In our research into more than 8,000 companies in 20 countries, 79% of organizations reported that their management practices were above average.
That should have been very good news. But we also conducted our own analysis and found that only 15% of U.S. companies, and fewer than 5% elsewhere, scored above a 4 on a five-point management-practices scale we created. There was no correlation at all between our scores and the self-assessments we had gathered.
The vast majority of organizations, it turns out, have a highly inflated view of their management practices. The reality is that many of them are unable to take such basic steps as setting achievable benchmarks, removing underperformers, collecting useful data, or offering coherent bonus schemes to motivate employees. These deficiencies are as common in health care and education as they are in manufacturing and retail.
The good news is that much of the opportunity for improvement lies in the hands of people exactly like you — managers of teams, departments, units, and divisions. And even small improvements in practices can have a huge impact: Among manufacturers, for example, we found that a one-point gain on our five-point scale correlates with 23% higher productivity, 14% higher market capitalization, and a 1.4-percentage-point-higher annual sales-growth rate.
But can a company really move the needle if it adopts good-management practices? As part of our research, we partnered with the World Bank to offer manufacturers in Tarapur, India, the opportunity to participate in an experiment. Fourteen plants got free, high-quality advice from consultants, who taught them about three management fundamentals: setting targets, establishing incentives, and monitoring performance. The consultants showed the companies how to support long-term goals with tough but achievable short-term performance benchmarks, how to reward high performers with promotions and bonuses while retraining or moving underperformers, and how to collect and analyze performance data to identify opportunities for improvement.
The interventions transformed the plants. On average, the manufacturers cut defects by more than 50%, reduced inventory by 20%, and raised output by 10%. They also became far easier for their CEOs to manage, which allowed for the addition of new facilities and the expansion of product lines.
Chances are, no one is going to knock on your door and offer free consulting. But managers can have a huge impact by rigorously evaluating their own practices and comparing themselves with others.
At our web site, you can quickly benchmark your organization by country and industry on a management-scoring grid. Our analysis tool is based on 18 practices that fall into the three broad categories of targets, incentives, and monitoring.
If your company scores well, more power to you. You really are above average! A high score strongly correlates with measures such as productivity, return on capital employed, and firm survival.
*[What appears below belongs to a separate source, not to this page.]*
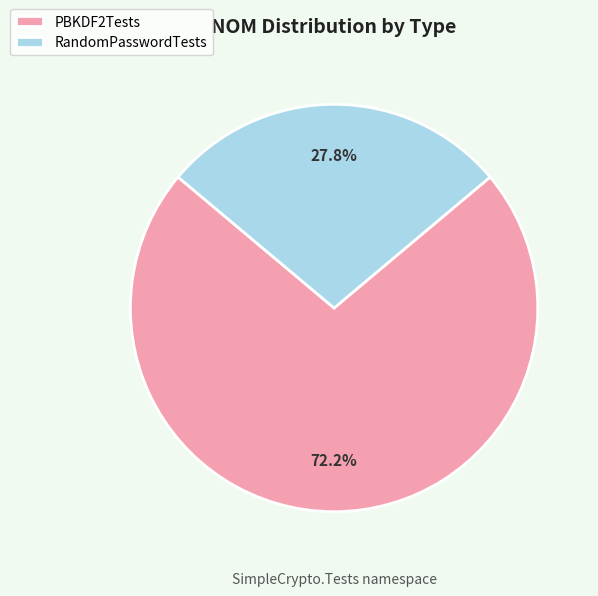

What is the ratio of the value at RandomPasswordTests to the value at PBKDF2Tests?

0.4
If your organization doesn't score well, you can start taking steps to push it toward progress in each of those broad areas. We've seen organizations make a good start by identifying which processes they need to change (for example, is product development too slow?) and then devising metrics for monitoring progress over the short and long terms. Ideally, goals should be visible to everyone and should be translated into companywide, group, and individual targets that are tracked frequently. That approach helps companies replace finger-pointing with timely, effective action plans across all organizational functions.
Small changes can be effective in driving larger changes later on. In the Indian factories we studied, we typically overcame resistance to improving management practices by piloting changes on a few machines in one corner of the factory. The positive results then opened the way for overhauling the whole plant.
Don't expect immediate success. GE, McDonald's, Nike, and Toyota are among the world's top performers today, but they didn't get to be that way overnight. Over the course of many years, they established focused targets and powerful incentives, and they continuously monitored performance, always seeking to improve. On a day-to-day basis, such steps may seem mundane. But their effect over long periods shows how profound — even radical — those simple management practices are.